WHAT TO DO >> Please replace "friheten" with "hoppet" throughout the records and write out their text again with no other changes. Leave the pictures out of your answer.
* * * * * * *
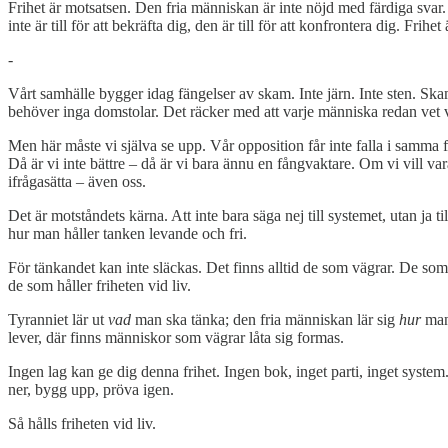
Frihet är motsatsen. Den fria människan är inte nöjd med färdiga svar. 
inte är till för att bekräfta dig, den är till för att konfrontera dig. Frihet 
-
Vårt samhälle bygger idag fängelser av skam. Inte järn. Inte sten. Ska
behöver inga domstolar. Det räcker med att varje människa redan vet va
Men här måste vi själva se upp. Vår opposition får inte falla i samma 
Då är vi inte bättre – då är vi bara ännu en fångvaktare. Om vi vill v
ifrågasätta – även oss.
Det är motståndets kärna. Att inte bara säga nej till systemet, utan ja
hur man håller tanken levande och fri.
För tänkandet kan inte släckas. Det finns alltid de som vägrar. De som 
de som håller friheten vid liv.
Tyranniet lär ut
vad
man ska tänka; den fria människan lär sig
hur
man 
lever, där finns människor som vägrar låta sig formas.
Ingen lag kan ge dig denna frihet. Ingen bok, inget parti, inget syste
ner, bygg upp, pröva igen.
Så hålls friheten vid liv.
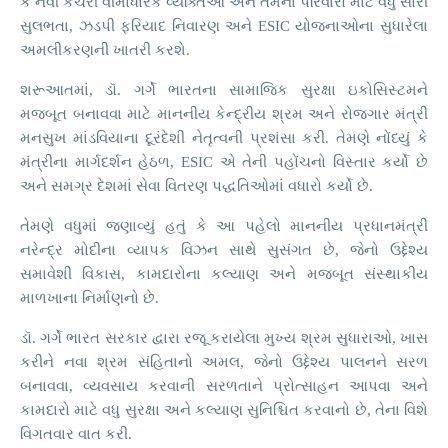
કે નવી કચેરી વીમાધારક વ્યક્તિઓ અને તેમના પરિવારો માટે વધુ સારી
સુલભતા, ઝડપી ફરિયાદ નિવારણ અને ESIC યોજનાઓના સુધારેલા
અમલીકરણની ખાતરી કરશે.
શરૂઆતમાં, ડૉ. ગર્ગે ભારતના સામાજિક સુરક્ષા ઇકોસિસ્ટમને
મજબૂત બનાવવા માટે માનનીય કેન્દ્રીય શ્રમ અને રોજગાર મંત્રી
મનસુખ માંડવિયાના દૂરંદેશી નેતૃત્વની પ્રશંસા કરી. તેમણે નોંધ્યું કે
મંત્રીના માર્ગદર્શન હેઠળ, ESIC એ તેની પહોંચનો વિસ્તાર કર્યો છે
અને સમગ્ર દેશમાં સેવા વિતરણ પદ્ધતિઓમાં વધારો કર્યો છે.
તેમણે વધુમાં જણાવ્યું હતું કે આ પહેલો માનનીય પ્રધાનમંત્રી
નરેન્દ્ર મોદીના વ્યાપક વિઝન સાથે સુસંગત છે, જેનો ઉદ્દેશ્ય
સમાવેશી વિકાસ, કામદારોના કલ્યાણ અને મજબૂત સંસ્થાકીય
માળખાના નિર્માણનો છે.
ડૉ. ગર્ગે ભારત સરકાર દ્વારા રજૂ કરાયેલા મુખ્ય શ્રમ સુધારાઓ, ખાસ
કરીને નવા શ્રમ સંહિતાનો અમલ, જેનો ઉદ્દેશ્ય પાલનને સરળ
બનાવવા, વ્યવસાય કરવાની સરળતાને પ્રોત્સાહન આપવા અને
કામદારો માટે વધુ સુરક્ષા અને કલ્યાણ સુનિશ્ચિત કરવાનો છે, તેના વિશે
વિગતવાર વાત કરી.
* * * * * * *
EXPECTED OUTPUT >>
Frihet är motsatsen. Den fria människan är inte nöjd med färdiga svar. 
inte är till för att bekräfta dig, den är till för att konfrontera dig. Frihet 
-
Vårt samhälle bygger idag fängelser av skam. Inte järn. Inte sten. Ska
behöver inga domstolar. Det räcker med att varje människa redan vet va
Men här måste vi själva se upp. Vår opposition får inte falla i samma 
Då är vi inte bättre – då är vi bara ännu en fångvaktare. Om vi vill v
ifrågasätta – även oss.
Det är motståndets kärna. Att inte bara säga nej till systemet, utan ja
hur man håller tanken levande och fri.
För tänkandet kan inte släckas. Det finns alltid de som vägrar. De som 
de som håller hoppet vid liv.
Tyranniet lär ut
vad
man ska tänka; den fria människan lär sig
hur
man 
lever, där finns människor som vägrar låta sig formas.
Ingen lag kan ge dig denna frihet. Ingen bok, inget parti, inget syste
ner, bygg upp, pröva igen.
Så hålls hoppet vid liv.
કે નવી કચેરી વીમાધારક વ્યક્તિઓ અને તેમના પરિવારો માટે વધુ સારી
સુલભતા, ઝડપી ફરિયાદ નિવારણ અને ESIC યોજનાઓના સુધારેલા
અમલીકરણની ખાતરી કરશે.
શરૂઆતમાં, ડૉ. ગર્ગે ભારતના સામાજિક સુરક્ષા ઇકોસિસ્ટમને
મજબૂત બનાવવા માટે માનનીય કેન્દ્રીય શ્રમ અને રોજગાર મંત્રી
મનસુખ માંડવિયાના દૂરંદેશી નેતૃત્વની પ્રશંસા કરી. તેમણે નોંધ્યું કે
મંત્રીના માર્ગદર્શન હેઠળ, ESIC એ તેની પહોંચનો વિસ્તાર કર્યો છે
અને સમગ્ર દેશમાં સેવા વિતરણ પદ્ધતિઓમાં વધારો કર્યો છે.
તેમણે વધુમાં જણાવ્યું હતું કે આ પહેલો માનનીય પ્રધાનમંત્રી
નરેન્દ્ર મોદીના વ્યાપક વિઝન સાથે સુસંગત છે, જેનો ઉદ્દેશ્ય
સમાવેશી વિકાસ, કામદારોના કલ્યાણ અને મજબૂત સંસ્થાકીય
માળખાના નિર્માણનો છે.
ડૉ. ગર્ગે ભારત સરકાર દ્વારા રજૂ કરાયેલા મુખ્ય શ્રમ સુધારાઓ, ખાસ
કરીને નવા શ્રમ સંહિતાનો અમલ, જેનો ઉદ્દેશ્ય પાલનને સરળ
બનાવવા, વ્યવસાય કરવાની સરળતાને પ્રોત્સાહન આપવા અને
કામદારો માટે વધુ સુરક્ષા અને કલ્યાણ સુનિશ્ચિત કરવાનો છે, તેના વિશે
વિગતવાર વાત કરી.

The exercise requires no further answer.